Excerpted text ->
Wormrot square off with Captain Cleanoff, the clear people’s choice for this matchup. The long running Aussies dropped their Carcass-mocking first album in 2008 and people are still talking about it today. Mixing up groove with their grind and adding Bill Steer-ish soloing, Captain Cleanoff are staunchly planted in the past. Like Wormrot (but paying homage to different influences) the band doesn’t advance grindcore so much as hit all the right notes very hard and very quickly.

Scandinavia
Rotten Sound (1) vs. Infanticide (8)
The Scandinavian bracket could just as easily been the Sweden bracket because that country seems to have a grindcore factory tucked away among its fjords. Except across the eastern border Rotten Sound have planted the flag for Finn-core, a rampaging romp of Nasum-quality blasting that centers around that rarest of avi: actual grindcore songs. Armed with a batch of songs mostly titled with a single word, Rotten Sound are a grinding machine, mechanistically beating out high quality noise with a frequency and quality that’s outright stunning 17 years on.
Paired with Rotten Sound quintessence of grind is Sweden’s Infanticide who lard their blasts with a layer of death metal. Just as comfortable working at lower RPMs as they are with blastbeats, Infanticide are part of a new crop of bands that challenge our notions of what grindcore should be. Infanticide’s music is just as likely to reference Entombed and Bolt Thrower as it is Unseen Terror and Brutal Truth. Grind thrives on self-imposed limitations, but Infanticide don’t so much think outside of the box as pop the lid on it and take a look at what the rest of the world is up to.

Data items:

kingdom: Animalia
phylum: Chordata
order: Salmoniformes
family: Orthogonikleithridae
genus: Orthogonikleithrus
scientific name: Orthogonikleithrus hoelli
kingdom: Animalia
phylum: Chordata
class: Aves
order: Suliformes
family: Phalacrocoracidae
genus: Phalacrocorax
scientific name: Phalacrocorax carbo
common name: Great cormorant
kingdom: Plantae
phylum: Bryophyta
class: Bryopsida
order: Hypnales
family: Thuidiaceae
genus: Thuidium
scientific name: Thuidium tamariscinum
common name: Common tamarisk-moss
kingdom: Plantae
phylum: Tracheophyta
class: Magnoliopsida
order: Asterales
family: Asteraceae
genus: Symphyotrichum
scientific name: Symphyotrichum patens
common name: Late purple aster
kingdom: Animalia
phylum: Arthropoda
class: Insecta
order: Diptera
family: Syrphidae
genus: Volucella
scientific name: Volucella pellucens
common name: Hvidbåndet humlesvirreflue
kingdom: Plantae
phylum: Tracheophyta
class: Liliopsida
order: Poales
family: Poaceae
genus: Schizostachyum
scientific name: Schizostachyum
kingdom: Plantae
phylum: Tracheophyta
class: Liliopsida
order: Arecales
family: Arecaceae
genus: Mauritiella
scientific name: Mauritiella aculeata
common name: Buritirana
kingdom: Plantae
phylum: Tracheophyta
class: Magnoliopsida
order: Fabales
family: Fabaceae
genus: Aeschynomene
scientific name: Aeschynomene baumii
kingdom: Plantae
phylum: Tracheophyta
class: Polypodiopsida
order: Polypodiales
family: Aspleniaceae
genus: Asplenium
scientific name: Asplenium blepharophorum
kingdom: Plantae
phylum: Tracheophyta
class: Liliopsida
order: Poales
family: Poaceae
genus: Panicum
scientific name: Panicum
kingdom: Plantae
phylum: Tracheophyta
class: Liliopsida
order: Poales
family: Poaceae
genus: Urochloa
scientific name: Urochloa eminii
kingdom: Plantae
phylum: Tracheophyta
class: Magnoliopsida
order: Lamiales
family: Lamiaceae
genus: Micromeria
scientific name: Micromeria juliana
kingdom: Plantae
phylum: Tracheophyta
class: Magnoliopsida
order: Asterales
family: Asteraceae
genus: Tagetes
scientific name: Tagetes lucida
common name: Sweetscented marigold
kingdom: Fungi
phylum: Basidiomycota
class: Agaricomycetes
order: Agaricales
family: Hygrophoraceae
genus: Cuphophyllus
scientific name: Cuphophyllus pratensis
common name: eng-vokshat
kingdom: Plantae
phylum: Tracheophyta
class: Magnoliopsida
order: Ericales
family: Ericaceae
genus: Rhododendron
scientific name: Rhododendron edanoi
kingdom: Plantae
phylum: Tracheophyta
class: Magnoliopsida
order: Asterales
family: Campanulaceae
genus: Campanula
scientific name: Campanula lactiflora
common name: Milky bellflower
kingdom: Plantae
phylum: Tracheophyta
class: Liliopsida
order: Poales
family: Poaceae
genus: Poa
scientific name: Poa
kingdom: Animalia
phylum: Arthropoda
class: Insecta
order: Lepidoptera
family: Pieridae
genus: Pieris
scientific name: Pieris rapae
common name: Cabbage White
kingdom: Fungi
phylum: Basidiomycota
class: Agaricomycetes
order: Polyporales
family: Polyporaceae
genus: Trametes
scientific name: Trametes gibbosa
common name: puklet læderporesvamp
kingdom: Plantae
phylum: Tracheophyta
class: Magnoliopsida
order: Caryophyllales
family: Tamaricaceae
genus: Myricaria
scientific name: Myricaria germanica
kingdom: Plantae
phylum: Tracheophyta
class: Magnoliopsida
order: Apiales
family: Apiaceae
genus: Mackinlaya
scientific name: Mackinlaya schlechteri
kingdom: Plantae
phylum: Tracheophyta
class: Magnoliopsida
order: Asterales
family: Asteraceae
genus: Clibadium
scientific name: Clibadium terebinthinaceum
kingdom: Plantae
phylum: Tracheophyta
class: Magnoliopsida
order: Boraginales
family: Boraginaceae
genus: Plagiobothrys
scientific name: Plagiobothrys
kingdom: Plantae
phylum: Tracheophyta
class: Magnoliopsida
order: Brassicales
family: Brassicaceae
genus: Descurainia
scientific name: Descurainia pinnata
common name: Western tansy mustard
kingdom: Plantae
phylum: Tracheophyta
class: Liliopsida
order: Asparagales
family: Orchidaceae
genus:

Work to be completed -> Can you retype the whole grindcore bracket text from above, word for word?

Written solution ->
Wormrot square off with Captain Cleanoff, the clear people’s choice for this matchup. The long running Aussies dropped their Carcass-mocking first album in 2008 and people are still talking about it today. Mixing up groove with their grind and adding Bill Steer-ish soloing, Captain Cleanoff are staunchly planted in the past. Like Wormrot (but paying homage to different influences) the band doesn’t advance grindcore so much as hit all the right notes very hard and very quickly.

Scandinavia
Rotten Sound (1) vs. Infanticide (8)
The Scandinavian bracket could just as easily been the Sweden bracket because that country seems to have a grindcore factory tucked away among its fjords. Except across the eastern border Rotten Sound have planted the flag for Finn-core, a rampaging romp of Nasum-quality blasting that centers around that rarest of avi: actual grindcore songs. Armed with a batch of songs mostly titled with a single word, Rotten Sound are a grinding machine, mechanistically beating out high quality noise with a frequency and quality that’s outright stunning 17 years on.
Paired with Rotten Sound quintessence of grind is Sweden’s Infanticide who lard their blasts with a layer of death metal. Just as comfortable working at lower RPMs as they are with blastbeats, Infanticide are part of a new crop of bands that challenge our notions of what grindcore should be. Infanticide’s music is just as likely to reference Entombed and Bolt Thrower as it is Unseen Terror and Brutal Truth. Grind thrives on self-imposed limitations, but Infanticide don’t so much think outside of the box as pop the lid on it and take a look at what the rest of the world is up to.